## Problem requirements:
Reproduce word for word the lines of the material starting with the line that contains "### Career Development" and going on through the line that contains "Responsibility for accountability.", with both of those lines included.

## Provided entries:
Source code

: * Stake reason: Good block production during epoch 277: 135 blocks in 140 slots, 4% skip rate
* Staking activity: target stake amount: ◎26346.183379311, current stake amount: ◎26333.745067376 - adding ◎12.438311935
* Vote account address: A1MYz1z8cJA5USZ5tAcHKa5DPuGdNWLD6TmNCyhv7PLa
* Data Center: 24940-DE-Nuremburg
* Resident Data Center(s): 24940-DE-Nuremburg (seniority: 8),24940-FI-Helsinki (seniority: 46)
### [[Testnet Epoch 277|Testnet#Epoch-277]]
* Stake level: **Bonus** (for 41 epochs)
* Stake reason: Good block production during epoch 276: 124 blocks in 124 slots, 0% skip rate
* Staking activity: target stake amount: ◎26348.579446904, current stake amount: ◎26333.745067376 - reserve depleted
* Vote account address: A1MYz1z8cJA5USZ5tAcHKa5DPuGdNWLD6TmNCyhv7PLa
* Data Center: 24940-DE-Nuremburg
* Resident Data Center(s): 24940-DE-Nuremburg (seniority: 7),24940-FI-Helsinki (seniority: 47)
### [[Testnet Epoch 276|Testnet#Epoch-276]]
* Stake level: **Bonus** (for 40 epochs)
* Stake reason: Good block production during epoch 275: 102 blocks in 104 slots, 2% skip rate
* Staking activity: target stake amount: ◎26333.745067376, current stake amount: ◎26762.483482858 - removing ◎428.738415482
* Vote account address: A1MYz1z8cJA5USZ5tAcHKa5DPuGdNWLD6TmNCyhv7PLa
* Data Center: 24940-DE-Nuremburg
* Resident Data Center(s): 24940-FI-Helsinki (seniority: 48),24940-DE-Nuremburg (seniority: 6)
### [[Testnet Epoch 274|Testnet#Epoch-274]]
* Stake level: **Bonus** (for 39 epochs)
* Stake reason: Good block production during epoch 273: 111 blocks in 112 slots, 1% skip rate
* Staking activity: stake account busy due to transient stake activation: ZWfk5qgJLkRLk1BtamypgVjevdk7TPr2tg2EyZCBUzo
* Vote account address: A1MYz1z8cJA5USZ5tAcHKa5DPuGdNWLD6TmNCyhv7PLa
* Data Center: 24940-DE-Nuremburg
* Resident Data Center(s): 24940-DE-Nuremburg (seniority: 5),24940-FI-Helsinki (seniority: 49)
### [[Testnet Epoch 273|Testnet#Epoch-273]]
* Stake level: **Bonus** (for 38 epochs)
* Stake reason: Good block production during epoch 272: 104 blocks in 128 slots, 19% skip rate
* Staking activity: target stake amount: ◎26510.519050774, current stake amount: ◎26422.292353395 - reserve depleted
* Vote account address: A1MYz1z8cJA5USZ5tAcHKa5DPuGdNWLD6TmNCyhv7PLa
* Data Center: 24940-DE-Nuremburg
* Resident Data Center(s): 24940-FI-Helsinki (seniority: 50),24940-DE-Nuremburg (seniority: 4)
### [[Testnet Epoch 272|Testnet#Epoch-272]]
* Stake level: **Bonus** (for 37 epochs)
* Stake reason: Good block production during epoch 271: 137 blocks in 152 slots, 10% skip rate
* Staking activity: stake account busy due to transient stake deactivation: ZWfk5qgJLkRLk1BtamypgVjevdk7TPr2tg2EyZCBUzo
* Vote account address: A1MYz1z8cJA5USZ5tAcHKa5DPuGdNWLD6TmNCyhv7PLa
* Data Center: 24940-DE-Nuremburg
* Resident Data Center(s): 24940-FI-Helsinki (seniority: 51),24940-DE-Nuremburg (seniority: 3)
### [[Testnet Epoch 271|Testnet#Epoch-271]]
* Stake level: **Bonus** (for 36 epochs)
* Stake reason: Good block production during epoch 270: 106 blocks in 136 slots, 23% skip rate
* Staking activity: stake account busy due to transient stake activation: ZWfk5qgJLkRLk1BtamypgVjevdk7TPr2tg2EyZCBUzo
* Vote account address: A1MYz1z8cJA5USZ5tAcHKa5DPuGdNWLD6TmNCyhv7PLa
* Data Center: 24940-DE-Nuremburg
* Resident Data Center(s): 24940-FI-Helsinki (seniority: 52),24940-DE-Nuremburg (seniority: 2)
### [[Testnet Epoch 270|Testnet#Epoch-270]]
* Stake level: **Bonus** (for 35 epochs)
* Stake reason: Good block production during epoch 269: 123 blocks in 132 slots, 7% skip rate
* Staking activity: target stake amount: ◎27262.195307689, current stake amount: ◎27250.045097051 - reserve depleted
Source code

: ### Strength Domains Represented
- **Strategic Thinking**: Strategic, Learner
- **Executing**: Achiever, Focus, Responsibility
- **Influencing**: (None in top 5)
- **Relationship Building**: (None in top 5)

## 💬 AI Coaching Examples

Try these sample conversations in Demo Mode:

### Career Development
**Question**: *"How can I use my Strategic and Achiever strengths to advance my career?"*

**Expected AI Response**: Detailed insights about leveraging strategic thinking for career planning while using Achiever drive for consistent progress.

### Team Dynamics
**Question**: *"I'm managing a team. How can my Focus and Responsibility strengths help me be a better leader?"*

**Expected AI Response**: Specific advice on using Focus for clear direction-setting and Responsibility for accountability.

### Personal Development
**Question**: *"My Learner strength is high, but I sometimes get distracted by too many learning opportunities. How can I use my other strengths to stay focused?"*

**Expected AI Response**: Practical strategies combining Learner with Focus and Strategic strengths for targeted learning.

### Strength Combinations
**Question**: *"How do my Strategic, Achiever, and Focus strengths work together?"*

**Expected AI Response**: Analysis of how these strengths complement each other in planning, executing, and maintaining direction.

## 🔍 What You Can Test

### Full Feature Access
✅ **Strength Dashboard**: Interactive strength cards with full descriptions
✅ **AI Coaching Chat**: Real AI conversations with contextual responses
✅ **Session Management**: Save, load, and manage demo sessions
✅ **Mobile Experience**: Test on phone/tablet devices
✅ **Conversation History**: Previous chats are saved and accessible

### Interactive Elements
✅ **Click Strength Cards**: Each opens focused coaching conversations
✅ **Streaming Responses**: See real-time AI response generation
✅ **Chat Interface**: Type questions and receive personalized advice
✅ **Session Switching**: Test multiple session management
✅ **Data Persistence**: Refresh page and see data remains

--

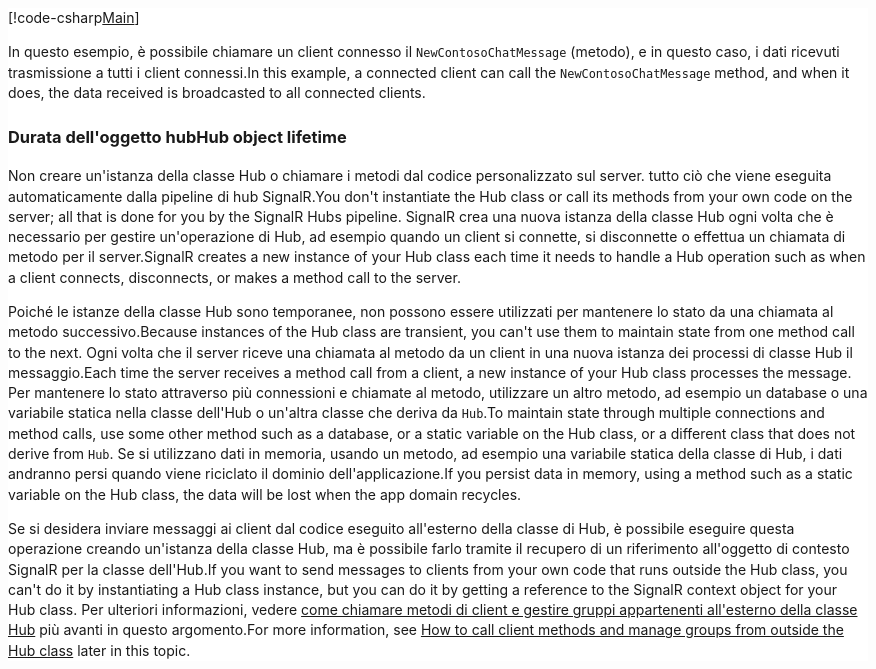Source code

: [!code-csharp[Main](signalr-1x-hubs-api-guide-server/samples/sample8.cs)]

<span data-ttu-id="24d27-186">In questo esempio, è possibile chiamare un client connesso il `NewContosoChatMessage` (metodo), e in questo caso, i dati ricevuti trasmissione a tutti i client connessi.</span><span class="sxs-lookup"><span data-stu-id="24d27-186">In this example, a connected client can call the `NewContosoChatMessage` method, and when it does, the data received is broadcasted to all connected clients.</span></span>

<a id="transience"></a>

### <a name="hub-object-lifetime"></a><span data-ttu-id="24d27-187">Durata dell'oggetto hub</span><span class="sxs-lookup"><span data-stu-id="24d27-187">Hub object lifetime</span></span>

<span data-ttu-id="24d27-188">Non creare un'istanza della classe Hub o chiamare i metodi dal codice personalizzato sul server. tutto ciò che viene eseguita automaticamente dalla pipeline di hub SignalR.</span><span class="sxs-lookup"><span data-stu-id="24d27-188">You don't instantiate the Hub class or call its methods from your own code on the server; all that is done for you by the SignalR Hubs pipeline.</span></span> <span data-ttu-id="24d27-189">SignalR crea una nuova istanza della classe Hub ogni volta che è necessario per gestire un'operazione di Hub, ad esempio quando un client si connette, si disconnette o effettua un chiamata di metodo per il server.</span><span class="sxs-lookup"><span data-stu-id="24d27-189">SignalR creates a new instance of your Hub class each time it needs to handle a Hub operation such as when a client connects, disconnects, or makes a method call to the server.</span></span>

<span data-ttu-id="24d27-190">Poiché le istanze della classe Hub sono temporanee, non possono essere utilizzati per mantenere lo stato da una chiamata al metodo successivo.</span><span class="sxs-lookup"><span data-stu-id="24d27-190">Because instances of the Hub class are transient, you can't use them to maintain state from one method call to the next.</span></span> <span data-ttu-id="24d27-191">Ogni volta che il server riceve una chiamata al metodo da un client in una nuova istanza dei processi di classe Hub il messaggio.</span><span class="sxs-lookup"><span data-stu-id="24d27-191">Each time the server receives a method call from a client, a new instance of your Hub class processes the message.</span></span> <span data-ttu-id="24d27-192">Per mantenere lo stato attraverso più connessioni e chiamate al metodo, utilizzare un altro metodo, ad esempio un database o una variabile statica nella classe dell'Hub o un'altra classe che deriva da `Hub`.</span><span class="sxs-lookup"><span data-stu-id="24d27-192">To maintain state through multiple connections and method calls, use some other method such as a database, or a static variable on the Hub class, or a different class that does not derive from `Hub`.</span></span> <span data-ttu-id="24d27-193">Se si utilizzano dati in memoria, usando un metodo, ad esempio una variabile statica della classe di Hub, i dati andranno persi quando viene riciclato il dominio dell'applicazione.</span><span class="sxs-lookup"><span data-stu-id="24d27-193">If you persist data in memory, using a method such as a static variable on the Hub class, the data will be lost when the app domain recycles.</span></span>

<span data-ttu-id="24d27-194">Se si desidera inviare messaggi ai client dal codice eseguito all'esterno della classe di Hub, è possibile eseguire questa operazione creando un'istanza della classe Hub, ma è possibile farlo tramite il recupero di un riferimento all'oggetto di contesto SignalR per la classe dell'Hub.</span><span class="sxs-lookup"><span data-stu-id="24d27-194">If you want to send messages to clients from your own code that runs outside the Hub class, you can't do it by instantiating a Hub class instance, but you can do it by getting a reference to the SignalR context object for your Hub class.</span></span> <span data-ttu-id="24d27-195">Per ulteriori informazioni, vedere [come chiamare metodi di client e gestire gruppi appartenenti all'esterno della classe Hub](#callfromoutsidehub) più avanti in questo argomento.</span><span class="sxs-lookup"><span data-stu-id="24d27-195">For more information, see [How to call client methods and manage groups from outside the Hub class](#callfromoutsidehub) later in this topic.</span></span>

* * *

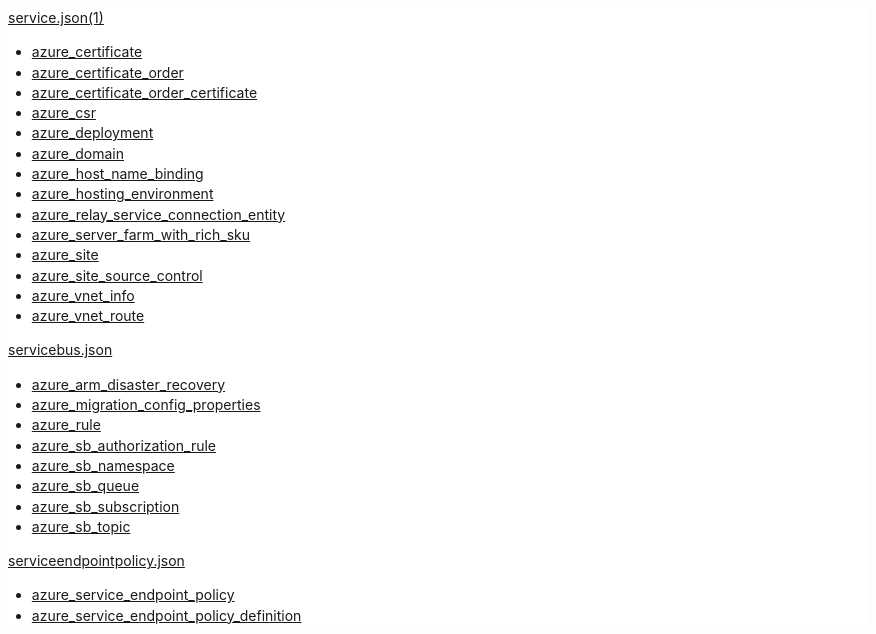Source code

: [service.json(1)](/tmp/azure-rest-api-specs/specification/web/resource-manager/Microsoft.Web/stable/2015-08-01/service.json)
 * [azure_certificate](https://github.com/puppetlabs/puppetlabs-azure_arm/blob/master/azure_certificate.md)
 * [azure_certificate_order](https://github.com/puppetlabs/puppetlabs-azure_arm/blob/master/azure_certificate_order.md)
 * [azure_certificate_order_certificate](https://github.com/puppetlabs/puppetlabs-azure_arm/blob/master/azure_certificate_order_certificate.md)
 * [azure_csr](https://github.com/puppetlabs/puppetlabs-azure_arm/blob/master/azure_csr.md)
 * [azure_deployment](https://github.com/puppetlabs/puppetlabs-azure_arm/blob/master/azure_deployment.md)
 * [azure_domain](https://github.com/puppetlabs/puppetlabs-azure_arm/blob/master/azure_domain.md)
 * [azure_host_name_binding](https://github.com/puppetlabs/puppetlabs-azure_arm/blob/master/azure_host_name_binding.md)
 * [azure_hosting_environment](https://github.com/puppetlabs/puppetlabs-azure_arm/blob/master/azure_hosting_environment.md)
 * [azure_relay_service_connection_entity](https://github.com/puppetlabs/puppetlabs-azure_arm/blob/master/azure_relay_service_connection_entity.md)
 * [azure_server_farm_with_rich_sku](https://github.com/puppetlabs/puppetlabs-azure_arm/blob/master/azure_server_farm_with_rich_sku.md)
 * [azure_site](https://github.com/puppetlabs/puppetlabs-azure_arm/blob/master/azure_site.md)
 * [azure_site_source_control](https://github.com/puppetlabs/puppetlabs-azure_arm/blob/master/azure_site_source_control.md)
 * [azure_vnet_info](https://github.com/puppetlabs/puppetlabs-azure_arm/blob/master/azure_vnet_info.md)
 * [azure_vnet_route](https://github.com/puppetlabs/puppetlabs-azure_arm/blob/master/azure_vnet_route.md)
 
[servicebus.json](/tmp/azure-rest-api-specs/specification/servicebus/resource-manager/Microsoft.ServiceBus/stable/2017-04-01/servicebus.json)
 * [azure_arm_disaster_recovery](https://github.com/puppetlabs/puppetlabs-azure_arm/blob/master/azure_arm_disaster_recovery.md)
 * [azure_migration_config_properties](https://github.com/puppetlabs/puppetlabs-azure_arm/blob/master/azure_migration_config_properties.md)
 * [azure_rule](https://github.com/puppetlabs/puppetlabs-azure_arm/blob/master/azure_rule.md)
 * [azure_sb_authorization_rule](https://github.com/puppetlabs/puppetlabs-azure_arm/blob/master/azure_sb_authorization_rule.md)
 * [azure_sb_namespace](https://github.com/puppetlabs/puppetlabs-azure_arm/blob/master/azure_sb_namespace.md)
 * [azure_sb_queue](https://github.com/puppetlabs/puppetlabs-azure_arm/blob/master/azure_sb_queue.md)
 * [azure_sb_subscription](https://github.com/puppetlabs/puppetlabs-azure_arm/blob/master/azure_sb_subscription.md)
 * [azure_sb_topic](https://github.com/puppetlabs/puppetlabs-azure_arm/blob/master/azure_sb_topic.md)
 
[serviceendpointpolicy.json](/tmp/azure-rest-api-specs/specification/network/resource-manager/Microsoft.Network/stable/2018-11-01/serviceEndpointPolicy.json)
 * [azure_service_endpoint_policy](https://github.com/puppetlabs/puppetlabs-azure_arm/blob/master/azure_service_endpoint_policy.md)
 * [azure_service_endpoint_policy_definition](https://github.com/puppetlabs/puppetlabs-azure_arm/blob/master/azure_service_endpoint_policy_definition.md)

## Solution:
### Career Development
**Question**: *"How can I use my Strategic and Achiever strengths to advance my career?"*

**Expected AI Response**: Detailed insights about leveraging strategic thinking for career planning while using Achiever drive for consistent progress.

### Team Dynamics
**Question**: *"I'm managing a team. How can my Focus and Responsibility strengths help me be a better leader?"*

**Expected AI Response**: Specific advice on using Focus for clear direction-setting and Responsibility for accountability.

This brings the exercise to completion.